Steve Estes mi ha detto una cosa molto saggia: “Guarda, Joni, pensa a Gesù Cristo; vedrai l’uomo più abbandonato da Dio che sia mai vissuto. Forse il diavolo ha pensato: ‘Fermerò completamente il Figlio di Dio! Basta con queste chiacchiere ridicole di una redenzione’. Ma la mossa di Dio doveva far abortire quello schema diabolico e spalancare le porte del cielo, così che chiunque volesse potesse entrarci! Dio fa sempre abortire gli schemi diabolici, per servire i suoi fini e realizzare i suoi propositi. […] Dio permette ciò che odia, per ottenere ciò che ama. E paradiso e inferno possono finire per partecipare esattamente alla stessa cosa, ma per motivi diversi. ‘Dio opera tutte le cose secondo il consiglio della sua volontà’.”5

E credo che sia stata Dorothy Sayers a dire: “[Dio] strappa al male un bene positivo per noi e la gloria per Se stesso”. In altre parole, lo redime. […] Il Dio della vita è l’unico che poteva sconfiggere la morte, accettandola; così né la morte né la sofferenza hanno più la vittoria. Cristo le ha dato un significato, non solo per la nostra salvezza, ma anche per la nostra santificazione. […] Non mi trovo in mezzo a una specie di incidente cosmico divino. No, la mia sofferenza può essere redenta! Non la vivo da sola […] serve tutto alla mia salvezza e alla mia santificazione. […] Dio permetterà che il collo rotto, il cuore rotto, la famiglia spezzata facciano da cane pastore per spingerci verso Gesù, da cui forse altrimenti non saremmo andati. Così possiamo ammettere la nostra debolezza, sapendo che la potenza di Dio si rivelerà sempre meglio nella nostra debolezza. […] Dio condivide la sua gioia e la sua intimità con noi, secondo i suoi termini.

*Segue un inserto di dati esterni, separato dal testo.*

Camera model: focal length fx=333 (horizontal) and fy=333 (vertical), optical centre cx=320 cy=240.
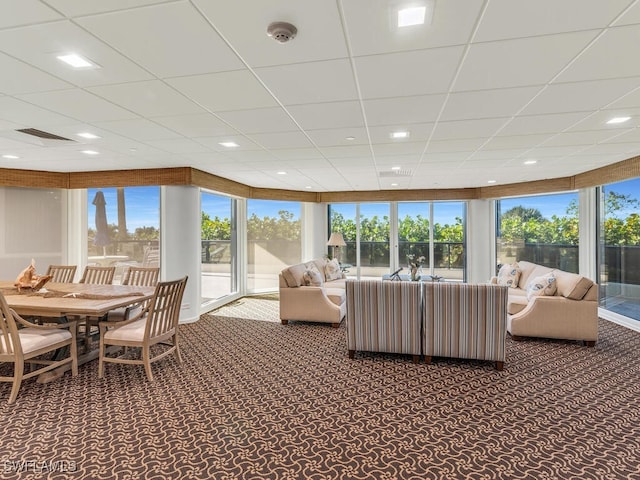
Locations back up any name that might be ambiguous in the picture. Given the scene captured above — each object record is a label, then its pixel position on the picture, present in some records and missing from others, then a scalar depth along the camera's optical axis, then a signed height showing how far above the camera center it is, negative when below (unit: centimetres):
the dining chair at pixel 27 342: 290 -97
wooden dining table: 323 -63
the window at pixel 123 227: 584 +23
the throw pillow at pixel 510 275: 604 -63
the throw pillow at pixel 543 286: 446 -61
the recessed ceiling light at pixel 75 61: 197 +109
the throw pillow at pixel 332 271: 681 -63
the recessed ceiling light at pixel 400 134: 354 +115
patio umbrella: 603 +27
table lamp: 772 +2
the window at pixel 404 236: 852 +13
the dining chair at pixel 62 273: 493 -50
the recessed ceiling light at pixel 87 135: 351 +113
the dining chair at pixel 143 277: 475 -53
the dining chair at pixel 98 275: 488 -52
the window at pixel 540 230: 675 +24
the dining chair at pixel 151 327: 330 -92
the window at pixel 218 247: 659 -14
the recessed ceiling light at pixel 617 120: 308 +114
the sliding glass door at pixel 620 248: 523 -11
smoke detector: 168 +109
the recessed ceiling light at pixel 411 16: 158 +110
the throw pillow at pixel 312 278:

Primo Corinzi 12,22 ci dice che le membra più deboli del corpo di Cristo sono indispensabili. […] E 1 Pietro 2,21 dice: “A questo infatti siete stati chiamati, perché Cristo ha sofferto per noi, lasciandoci un esempio, affinché seguitate le sue orme”.6

Pubblicato sull’Ancora in inglese il 14 aprile 2021.


1 Dal film Attraverso i miei occhi (The Art of Racing in the Rain).

2 2 Corinzi 12,9.

3 Timothy Keller, The Songs of Jesus: A Year of Daily Devotions in the Psalms, Sept. 24 (New York: Penguin, 2015).

4 1 Corinzi 1,26–31; Isaia 57,15.61,3.

5 Efesini 1,11.

6 Brani dal discorso sulla “Teologia della sofferenza”, di Joni Eareckson Tada (contenente citazioni di Steve Estes e Dorothy Sayers).